During the day of August 11, cybersecurity experts and firms shared their opinions on social networks, and many theories circulated. The Chinese firm specialized in blockchain cybersecurity BlockSec estimated in a first report that “the hacker could have the right key to identify himself, which would indicate that the keys would have been leaked”, and the hacker Mudit Gupta argued for a while on Twitter, where he is widely followed, that the Poly Network teams were incompetent, or that someone could have voluntarily sabotaged the project, or even been corrupted (he has since deleted his posts and published another analysis).

For now, one theory, developed separately by the specialized firm Slowmist and by an Ethereum developer, seems to have some consensus. It would be a flaw in a function of a smart contract, which would allow changing the identity of its keeper (its owner), and would have thus allowed diverting money to the addresses of the hacker. “According to our observations, this is most likely a planned, organized, and prepared operation beforehand,” Slowmist explained.

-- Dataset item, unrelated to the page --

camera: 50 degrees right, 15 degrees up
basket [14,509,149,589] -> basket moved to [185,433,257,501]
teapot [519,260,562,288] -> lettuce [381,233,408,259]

According to this theory, the hacker would have thus used this particular function in order to gain access to another function, which would have allowed him to access the blockchains. “We believe that in this case, there was no data leakage,” Slowmist teams conclude. Kelvin Fichter, an Ethereum developer seems to come to the same conclusion as Slowmist.

Poly Network’s teams have since confirmed that it was indeed a flaw with smart contracts, but have not given further details. “After an initial investigation, we have located the source of the vulnerability. The hacker exploited a flaw between two contracts, not a key as may have been said.

But the teams didn’t just talk about the hack on Twitter: they addressed the hacker directly. In a message posted just hours after announcing the theft, the teams asked the hacker to return the stolen assets.

The hacker responded to the Poly Network teams in a very particular way: by sending an Ethereum transaction to himself, and writing a message in it. Because his Ethereum address was made public, many observers were able to see the message – including Poly Network members.

Since a few hours, the hacker has initiated a whole series of money transfers. So far, $252 million in tokens on the Binance blockchain have been returned, along with $85 million in tokens on Polygon, and $4.6 million in Ethereum. In total, more than $324 million was returned, according to Poly Network.

The hacker also chose to share his feelings on the site. In a four-part “Q&A”, the person explains that he did the hack “for the fun of it :)”, and that he chose Poly Network in particular because the “interoperability protocols are hot”.

The hacker also explained his motivation for the transfer. “Why did you transfer the tokens? To keep them safe.” He would have spotted the bug by chance and did not immediately know what to do. “I wondered what someone would do when they found out that such a big fortune was at hand. Would asking the Poly Network teams work? Anyone could be a traitor for a billion. I couldn’t trust anyone,” he justifies.

He also went back to how he did it. “I had planned to do an attack on four blockchains: ETH, BSC, Polygon, and HECO. It didn’t work for the HECO blockchain, […]. I should have stopped at that point, but I decided to continue. I thought ‘could they patch the bug without warning anyone?’ But I didn’t want to create a panic in the crypto world, so I chose not to target shitcoins, and not to sell them.”

The hacker, who identifies himself as a white hat, nevertheless acknowledged that he had a somewhat selfish motive. “I wanted to do something cool with this huge amount of money. Then I thought the coolest hack I could do was to be a moral leader. It now remains to be seen whether the full amount stolen will be returned.